Les quotidiens burkinabè évoquent, ce jeudi, des sujets liés à la sécurité et à la justice, avec un large écho du procès du putsch manqué de septembre 2015, marqué, la veille, par l’audition de Léonce Koné, un des leaders du Congrès pour la démocratie et le progrès (CDP, ex-parti au pouvoir).«Procès putsch manqué : Léonce Koné droit dans sa ligne politique», titre L’Observateur Paalga, le plus vieux des quotidiens privés du Burkina Faso.

Selon ce journal, l’ex-vice-président du CDP, Léonce Koné était hier, 17 octobre 2018, à son deuxième jour d’audition à la barre de la première instance du tribunal militaire dans le cadre du procès du putsch manqué.

«Droit dans ses bottes, cet ancien cadre de banque, trempé dans la politique depuis ses vertes années, est resté constant dans sa ligne de défense : oui il a apporté à travers une déclaration le soutien de son parti au coup d’Etat, même si l’ancien parti au pouvoir ne l’a pas commandité», rapporte L’Observateur Paalga.  

Sidwaya, quotidien à capitaux publics, de son côté, affiche : «Procès du putsch : le coup d’Etat, une moins mauvaise solution, selon Léonce Koné».

Pendant ce temps, Le Pays, autre quotidien privé, cite Léonce Koné qui déclare que «L’argent de la politique ne passe pas par la banque», faisant allusion à la somme de 50 millions de FCFA, que le CDP aurait reçus de « ses amis » d’un pays voisin, lors du coup d’Etat.
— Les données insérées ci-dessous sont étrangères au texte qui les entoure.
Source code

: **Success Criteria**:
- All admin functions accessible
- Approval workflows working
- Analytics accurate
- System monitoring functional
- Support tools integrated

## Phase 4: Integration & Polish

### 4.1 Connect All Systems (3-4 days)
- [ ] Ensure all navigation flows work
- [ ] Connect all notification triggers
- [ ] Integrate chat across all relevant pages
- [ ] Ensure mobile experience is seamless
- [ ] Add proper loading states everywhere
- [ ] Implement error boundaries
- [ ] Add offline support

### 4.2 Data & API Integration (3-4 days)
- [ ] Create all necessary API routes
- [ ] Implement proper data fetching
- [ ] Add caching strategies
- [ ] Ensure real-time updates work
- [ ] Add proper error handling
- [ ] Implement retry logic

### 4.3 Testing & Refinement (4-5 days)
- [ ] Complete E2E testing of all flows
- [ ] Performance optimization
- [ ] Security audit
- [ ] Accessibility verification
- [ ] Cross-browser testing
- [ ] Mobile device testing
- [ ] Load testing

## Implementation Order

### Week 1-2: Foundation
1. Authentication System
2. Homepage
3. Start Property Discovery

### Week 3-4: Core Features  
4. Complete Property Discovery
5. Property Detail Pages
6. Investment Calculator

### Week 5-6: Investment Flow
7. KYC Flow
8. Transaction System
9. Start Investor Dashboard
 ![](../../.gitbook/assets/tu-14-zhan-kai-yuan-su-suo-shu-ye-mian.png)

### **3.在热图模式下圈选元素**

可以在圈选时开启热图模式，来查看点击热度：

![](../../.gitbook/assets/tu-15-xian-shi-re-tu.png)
A son tour, le quotidien privé Aujourd’hui au Faso fait remarquer qu’il y a «beaucoup de questions autour des  50 millions venus de Côte d’Ivoire».


Le journal qui affiche la photo de Léonce Koné à sa une, indique que pour son deuxième passage à la barre, les débats ont tourné autour des 50 millions de francs CFA reçus de la Côte d’Ivoire et la culpabilité du ténor du CDP.

«Celui-ci a soutenu que les 50 millions n’étaient pas destinés à soutenir l’action du CND (Conseil national de la démocratie), mais pour financer les activités de son parti et de ses alliés», écrit le confrère.

Le journal privé Le Quotidien consacre sa manchette à la question sécuritaire, donnant la parole à Jean-Pierre  Bayala, un colonel la retraite qui soutient à propos de la lutte contre le terrorisme que «ce n’est pas une question de moyens mais plutôt d’organisation».

Quant à Le Pays, il arbore en première page les résultats d’une enquête qui révèle qu’à propos de la lutte contre l’insécurité «90% de Burkinabè approuvent les initiatives des koglwéogo et des dozos (groupes d’autodéfense, Ndlr)».